***** Extrait fourni *****

Hasan droguait ses dévoués. De quelque manière que ce fût, le fait ne semble pas douteux. C’étaient des énergies fouettées. Mais il avait su d’abord créer, façonner, diriger ces énergies. Il avait trouvé le moyen d’agir sur les âmes. C’est par là qu’il nous intéresse passionnément. C’est par là qu’il se range parmi les échansons de l’humanité, et que ses châteaux sont des châteaux de l’âme.

Hasan avait fait d’Alamout un refuge, où venaient le rejoindre des hommes perdus, des hommes d’aventures, des hommes d’imagination sur qui son prestige agissait. Il choisissait les plus jeunes, les plus vigoureux, les dressait aux exercices du corps, leur faisait apprendre plusieurs langues, leur donnait la formation professionnelle la mieux appropriée à leur besogne effroyable. Mais comment sont-ils prêts à mourir sur un signe ? Et à mourir joyeusement ? Par quel dressage obtient-il que pour ces jeunes athlètes le monde des représentations soit plus vrai que le monde réel ?

***** Bloc de données *****

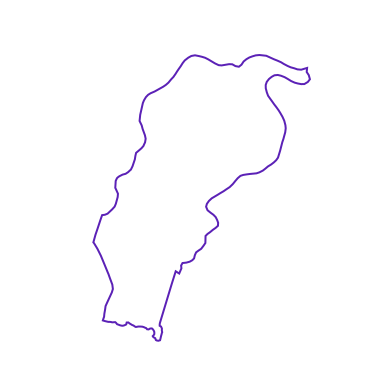 Anamã, Amazonas, Brazil (Albers equal-area conic projection), rotated 107°
{"feature_id": "56859067B85259643543975", "entity_name": "Anamã", "entity_type": "district", "adm_level": 2, "iso_a3": "BRA", "parent_name": "Brazil", "parent_adm1": "Amazonas", "projection": "albers", "projection_center": [-61.675, -3.474], "detail": "fine", "context": "isolated", "style": "outline", "palette": "violet", "viewbox_px": 384, "rotation_deg": 107, "n_neighbors": 0, "source": "geoboundaries", "source_scale": "gbopen_adm2", "svg_char_len": 3247}
<svg xmlns="http://www.w3.org/2000/svg" viewBox="0 0 384 384"><g transform="rotate(107 192 192)"><path d="M335.9,202.5L335.6,201.4L335.3,200.1L335.3,198.6L335.5,197.2L335.6,196.0L336.4,194.8L336.1,193.3L334.8,192.1L334.2,190.5L334.8,189.2L335.8,188.0L336.6,187.3L337.8,186.8L339.0,186.5L340.1,186.8L341.3,187.4L342.1,186.5L342.6,184.4L344.1,183.3L344.3,182.2L344.1,180.7L343.1,179.2L341.2,179.3L339.9,179.4L338.2,179.5L337.1,179.5L335.9,179.6L334.8,179.5L333.4,180.3L331.3,180.9L329.7,182.3L329.4,183.8L328.0,184.2L326.7,184.4L286.1,184.5L272.6,184.4L273.7,180.4L268.1,179.8L265.5,180.9L262.7,180.3L261.2,176.8L259.3,173.8L257.2,171.8L254.9,170.6L251.6,170.8L248.5,170.4L246.2,168.7L243.6,166.6L240.1,165.3L236.9,164.3L233.6,165.2L230.1,166.2L227.6,164.9L225.3,163.1L222.1,161.0L219.4,158.9L216.7,157.3L213.8,158.0L211.5,159.7L209.1,162.0L207.5,164.9L206.4,168.1L204.9,171.8L202.0,174.2L199.0,174.3L195.6,173.2L192.3,171.3L187.0,166.5L184.7,164.5L182.0,162.0L179.7,160.2L176.3,157.4L172.3,155.2L168.8,153.8L165.4,152.3L162.4,150.4L160.7,148.0L159.1,144.7L157.7,141.6L155.3,135.8L153.5,133.3L150.8,130.5L148.1,128.6L145.3,126.8L142.6,124.4L139.8,122.4L137.0,120.8L134.0,119.8L130.5,119.8L126.8,119.8L122.4,120.0L118.0,120.2L114.6,120.1L111.6,120.2L107.7,120.3L103.7,121.0L100.8,122.2L96.9,124.6L95.4,125.9L93.7,127.4L90.6,130.7L88.6,133.0L86.3,136.0L84.1,139.1L82.0,141.8L79.8,144.7L77.7,147.4L74.8,149.6L71.2,151.8L68.1,152.8L64.8,152.7L61.4,151.4L58.6,149.5L56.3,147.3L55.0,144.2L54.8,141.0L55.1,137.0L55.9,133.5L56.9,129.7L57.4,125.8L57.3,122.6L56.9,119.1L55.9,116.1L52.9,113.4L49.7,112.2L46.1,114.5L43.7,117.4L39.7,118.2L43.1,123.3L43.9,127.0L43.8,130.4L43.9,134.1L43.5,137.5L42.7,141.7L41.9,144.7L41.4,148.7L41.1,152.4L40.0,160.8L40.7,164.5L41.3,167.6L42.7,171.0L44.7,174.0L46.6,176.5L49.1,178.8L52.1,180.8L55.8,181.9L58.5,183.8L58.9,187.3L58.1,190.8L58.9,193.9L62.3,200.7L62.9,203.6L62.3,207.6L60.4,215.3L59.8,218.8L59.8,222.1L60.0,225.3L60.4,229.1L62.1,232.4L64.6,234.8L68.3,237.4L71.4,238.6L75.1,239.6L78.1,240.6L81.0,241.5L84.0,242.3L86.1,243.0L87.4,243.4L90.4,244.9L94.3,246.5L97.2,248.3L99.7,250.3L101.9,252.4L106.8,257.1L109.7,260.5L111.9,262.4L114.7,263.8L118.3,264.7L121.3,265.0L133.3,264.1L139.4,262.9L143.0,259.6L146.2,257.6L151.5,253.6L154.6,251.9L158.3,251.4L160.3,251.7L162.2,251.9L164.9,253.1L167.8,254.9L170.9,256.9L174.0,256.7L177.5,256.2L184.8,256.4L188.5,257.0L189.4,257.6L191.7,258.9L194.0,260.8L195.7,263.5L198.3,266.2L199.8,267.3L200.8,267.8L203.7,268.2L206.6,267.5L210.4,266.6L213.1,264.2L215.3,262.3L218.6,261.6L225.5,261.4L228.6,261.7L232.0,263.3L237.4,266.4L239.2,268.6L240.4,271.2L245.8,271.4L254.8,271.6L261.0,271.8L269.0,271.6L269.6,270.7L273.1,266.8L274.0,265.8L279.6,260.5L287.0,254.4L293.0,249.5L294.9,247.9L298.0,245.6L303.9,241.1L307.9,239.3L309.6,239.3L311.5,239.3L323.2,240.9L326.4,241.3L329.4,240.8L334.2,240.2L337.0,239.6L339.2,239.7L340.9,239.7L340.9,237.6L340.7,234.3L340.3,232.9L340.0,231.5L340.0,230.3L339.5,228.9L338.9,227.4L339.3,226.4L340.3,225.0L340.4,223.2L340.5,221.8L340.4,220.2L340.1,219.0L339.2,217.6L337.9,216.2L335.9,216.3L335.4,214.7L336.0,213.1L336.3,211.9L336.7,210.3L336.8,208.8L337.3,207.5L337.5,206.2L336.3,203.9L335.9,202.5Z" fill="none" stroke="#5b21b6" stroke-width="2"/></g></svg>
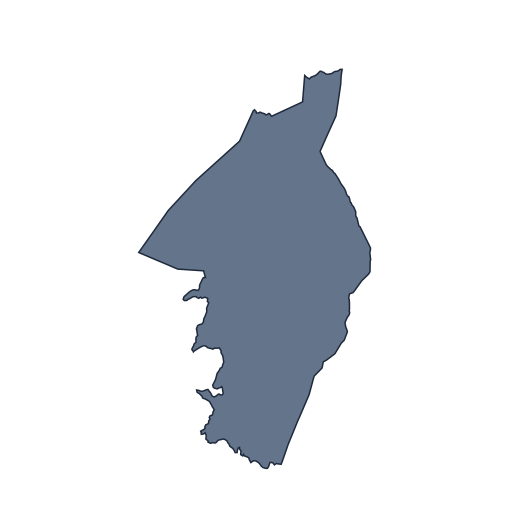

*****

• Demande écrite:
D'après l'extrait sur Hasan, lesquels choisissait-il parmi les hommes venus le rejoindre à Alamout ?

• Réponse ci-dessous:
Les plus jeunes et les plus vigoureux.